▶ What you are asked to do: In the issue thread about reproducing the 2048 result, how many TPUs were used for acting in each 2048 experiment?

▶ Excerpted passage:
DHDev0/Stochastic-muzero

reproducing the result on 2048

Closed this issue · 3 comments

Hello, Daniel, thanks a lot for your contribution. I am trying to reproduce the reported result on 2048 game. But I do not find the environment implementation in the repo. I would appreciate it if you could recommend an open source 2048 env to use in this repo.

simulation: https://pypi.org/project/gym-2048/ ( probably need to upgrade the env to gymnasium 0.27 )
hyperparameter : https://openreview.net/pdf?id=X6D9bAHhBQ1 ( page 20 )
You will also have to instantiate multiple machine for simulation with ray by modifying https://github.com/DHDev0/Stochastic-muzero/blob/main/self_play.py (line 241) for cluster of ray machine ( https://docs.ray.io/en/releases-2.0.0/cluster/getting-started.html )

< In 2048 we used 1 TPU for training and 4 TPUs for acting, for 80 hours per experiment; equivalent to
roughly 8 days on a V100. > https://openreview.net/pdf?id=X6D9bAHhBQ1 page 16

Thanks for your response, Daniel. I will have a try :)

You welcome. Let me know if you need help. ( just open a new issue )

Human keypoint data:
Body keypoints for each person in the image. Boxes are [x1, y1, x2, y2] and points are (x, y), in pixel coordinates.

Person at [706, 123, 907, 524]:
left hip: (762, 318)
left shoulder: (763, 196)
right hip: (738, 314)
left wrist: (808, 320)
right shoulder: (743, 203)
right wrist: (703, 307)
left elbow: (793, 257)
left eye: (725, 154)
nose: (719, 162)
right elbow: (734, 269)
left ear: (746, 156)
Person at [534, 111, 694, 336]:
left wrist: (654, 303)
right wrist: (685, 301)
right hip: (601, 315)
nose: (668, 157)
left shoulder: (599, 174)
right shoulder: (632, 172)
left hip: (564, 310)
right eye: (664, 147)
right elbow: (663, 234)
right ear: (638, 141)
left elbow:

▶ Result of this task: Four TPUs.